Borman's second term is more of the same from a policy perspective. Moderate tax cuts, a generally loose application of regulations. Land and mineral rights are leased out to private industry. Third rails are skirted, save actual third rails as Borman’s second term sees the creation of a Federal Department of Transportation to help encouragement of air, road, and rail shipping among other things, albeit from a business development perspective.
The cultural exploration of the 60s is now firmly in the rearview mirror. Programs such as the “Fred Thompson Show” reflect and reinforce standard family dynamics. Crime and health become prevalent, and intertwined, issues. Heroin his the streets en masse as a result of heightened poppy production in an increasingly unstable Southeast Asia. This epidemic hits at the worst possible time, coinciding with the arrival of HIV in the United States. The result is a massive outbreak among drug users, especially along the East coast. Sympathy is low for victims, who are often derided as criminals. The Boston 8 become a sensation as they allege their infections were a result of homosexual activity rather than drug use, taking advantage of Massachusetts’ sodomy laws being laxxer than it's drug laws.

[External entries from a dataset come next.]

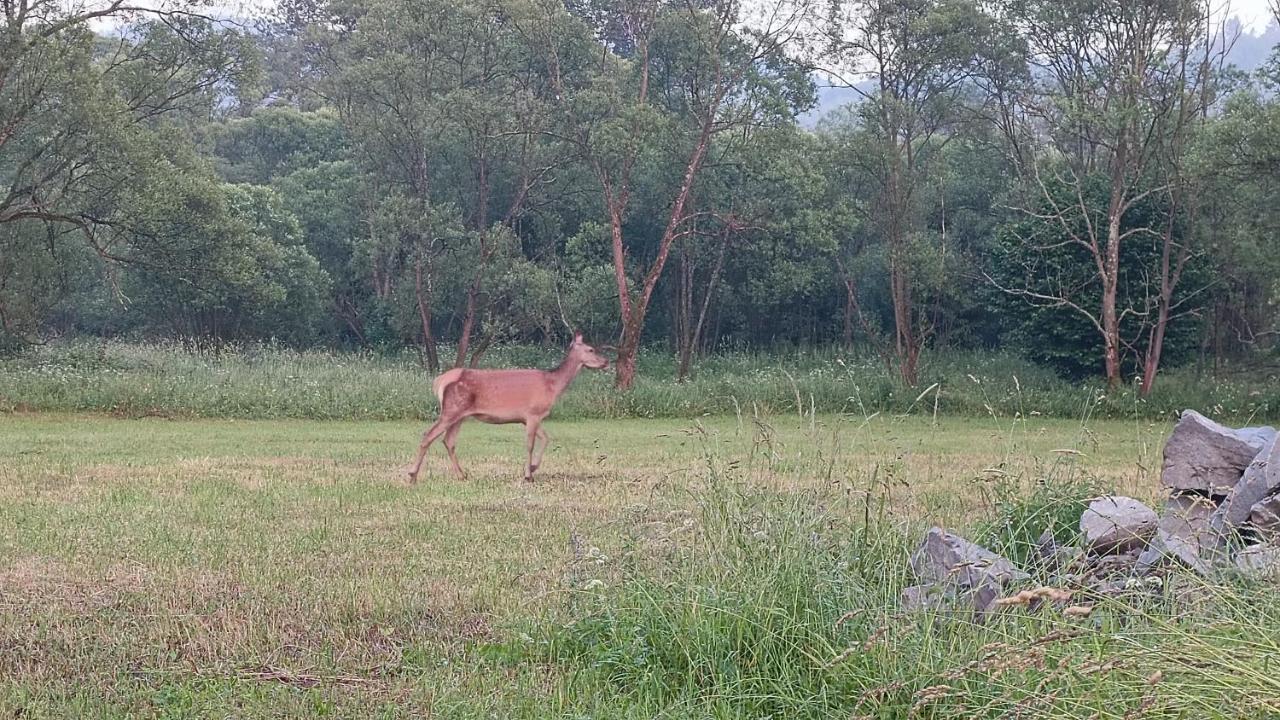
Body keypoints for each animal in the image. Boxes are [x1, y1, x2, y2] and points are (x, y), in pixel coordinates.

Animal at [409, 330, 609, 481]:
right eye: (591, 349)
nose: (606, 361)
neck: (552, 385)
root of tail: (440, 381)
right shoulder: (533, 413)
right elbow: (530, 444)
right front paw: (528, 475)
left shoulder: (529, 417)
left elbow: (546, 438)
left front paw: (533, 468)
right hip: (451, 409)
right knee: (428, 435)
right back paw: (412, 475)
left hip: (460, 414)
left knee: (448, 441)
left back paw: (461, 475)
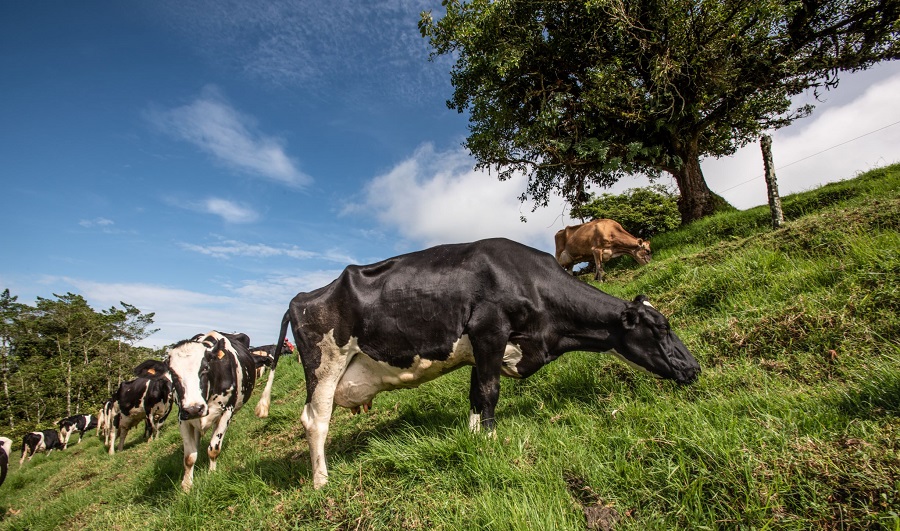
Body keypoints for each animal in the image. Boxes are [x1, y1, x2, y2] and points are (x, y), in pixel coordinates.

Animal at [166, 330, 270, 492]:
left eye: (205, 368)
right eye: (172, 373)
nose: (194, 409)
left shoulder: (227, 411)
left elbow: (213, 448)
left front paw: (211, 474)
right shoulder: (182, 417)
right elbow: (189, 456)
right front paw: (187, 486)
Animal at [256, 239, 700, 488]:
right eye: (661, 328)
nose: (694, 368)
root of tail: (303, 296)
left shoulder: (482, 350)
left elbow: (475, 395)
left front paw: (472, 440)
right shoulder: (490, 332)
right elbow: (489, 392)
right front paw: (490, 443)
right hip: (324, 365)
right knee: (316, 420)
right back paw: (321, 481)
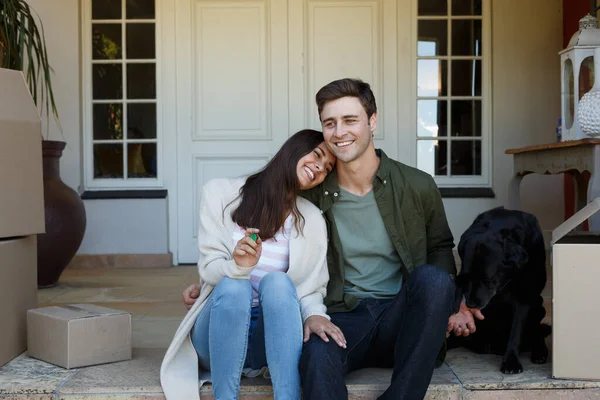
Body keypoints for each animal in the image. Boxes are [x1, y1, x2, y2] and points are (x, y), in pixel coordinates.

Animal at [448, 208, 552, 374]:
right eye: (466, 278)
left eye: (487, 280)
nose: (470, 304)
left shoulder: (525, 296)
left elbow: (516, 331)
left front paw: (511, 361)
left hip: (538, 307)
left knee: (538, 333)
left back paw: (539, 352)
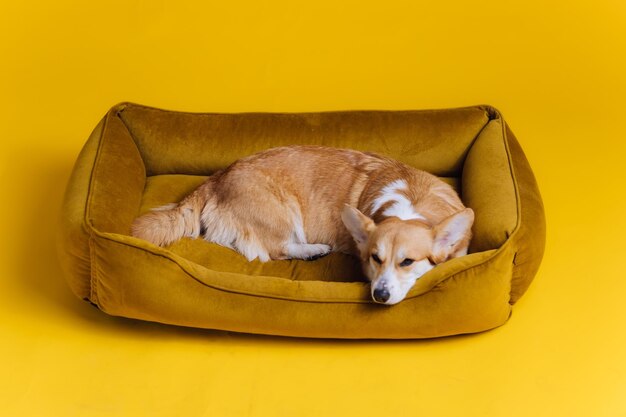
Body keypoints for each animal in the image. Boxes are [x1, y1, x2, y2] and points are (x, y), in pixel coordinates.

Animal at [133, 145, 472, 304]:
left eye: (407, 262)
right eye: (375, 259)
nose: (380, 295)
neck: (411, 202)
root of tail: (216, 178)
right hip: (283, 213)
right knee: (276, 250)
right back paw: (314, 250)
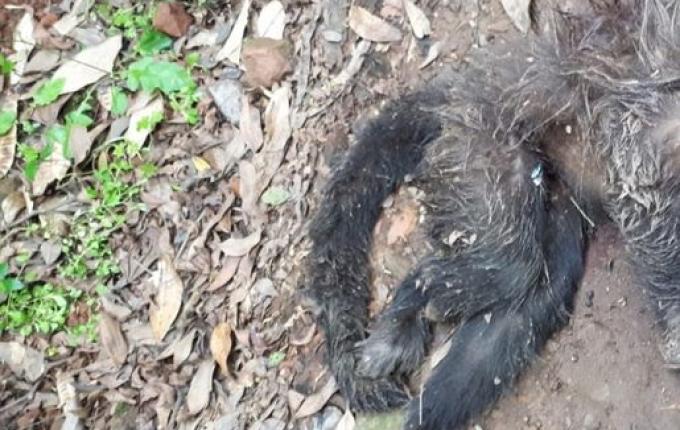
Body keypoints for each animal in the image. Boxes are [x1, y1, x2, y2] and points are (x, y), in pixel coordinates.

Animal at [305, 1, 680, 429]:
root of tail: (461, 86)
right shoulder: (642, 132)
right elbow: (641, 184)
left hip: (555, 199)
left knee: (531, 299)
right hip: (483, 149)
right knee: (507, 263)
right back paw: (408, 315)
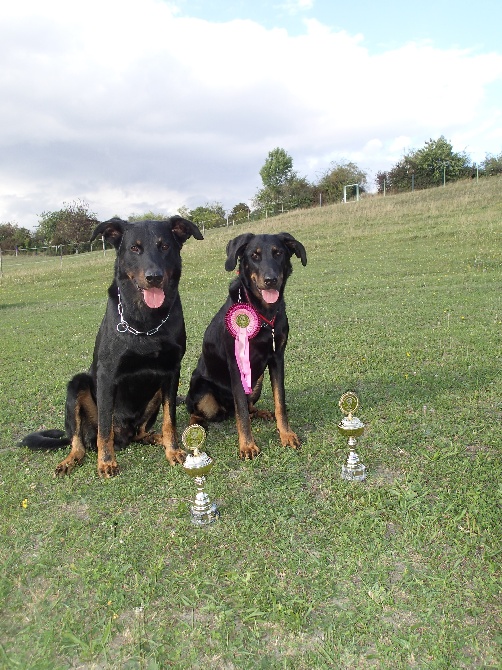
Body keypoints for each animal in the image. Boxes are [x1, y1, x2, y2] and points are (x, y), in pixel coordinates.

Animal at [19, 217, 204, 478]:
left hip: (155, 395)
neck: (146, 323)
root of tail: (123, 435)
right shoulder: (107, 375)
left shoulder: (171, 373)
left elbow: (171, 420)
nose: (154, 277)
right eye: (134, 248)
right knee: (80, 442)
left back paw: (156, 438)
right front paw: (106, 462)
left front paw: (173, 449)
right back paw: (70, 459)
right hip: (77, 384)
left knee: (140, 433)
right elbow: (104, 428)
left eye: (165, 246)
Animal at [185, 234, 306, 460]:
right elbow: (241, 410)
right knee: (199, 412)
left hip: (257, 381)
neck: (263, 313)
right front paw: (247, 446)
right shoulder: (237, 365)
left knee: (249, 407)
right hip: (202, 390)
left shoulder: (277, 359)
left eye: (278, 253)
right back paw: (196, 425)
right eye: (254, 256)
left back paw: (262, 413)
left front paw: (286, 434)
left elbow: (280, 402)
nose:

The spike in heroin production is largely a result of the outbreak of the Great Indochinese War. The Communist Vietnamese-Cambodian-Laotian Confederacy faces off against the alliance of the Burmese and Thai Juntas. Both sides, desperate for cash, embrace drug cultivation. Both sides receive support from the expected sides of the Cold War, as well as the Indonesian Civil War. Although the PKI is beginning to crumble under the weight of American aid to the Teream.
In Africa, coups and counter coups remain the order of the day, with America easing back into the role of sponsor. Post-Northwoods reluctance has left them on the backfoot. France, therefore, is enlisted as America’s chief enforcer in the region. The pré carré is recognized in Washington, so long as the French keep their clients broadly in line with American interests. Elf brand gas stations are also beginning to pop up in North America. American consumers also benefit from friendly Arab regimes, who want to counterbalance an Israel that is increasingly looking towards Moscow for aid.
Borman is not immune from the six year itch, however. His last two years are somewhat more constrained than his first. Republicans, 12 years out of power, also gorge themselves on some of the spoils of victory. This leads to a few inopportune scandals. Take Watergatewoods, where GOP chairman Dick Cheney is caught taking bribes from the Watergate Hotel to relocate the party headquarters there. Northwoods syndrome is fading, but the reputation of the Republicans as the “dirty” party is harder to shake.
Borman himself remains above the fray, but in some ways that only compounds the party’s woes. His personal popularity does not flow downwards to the party writ large. Prospective candidates struggle to link themselves to his legacy. Massachusetts Governor Elliot Richardson eventually emerges as the pick of the bunch, after the primaries, but he fails to catch the public imagination. Especially in comparison to the young gun the Democrats put up.
Frank Borman will enjoy his time as ex-President. The respectable voice of an era of prosperity. The Grand Old Man of the Grand Old Party. An advocate for innovation in partnership with business and for responsible, active foreign policy. Although he does not go back into business, he is proud to see Eastern Airlines emerge to dominate the industry in years to come. He will not pass until 2022, and his state funeral will feature speakers from both parties, and all living former Presidents, in addition to the incumbent.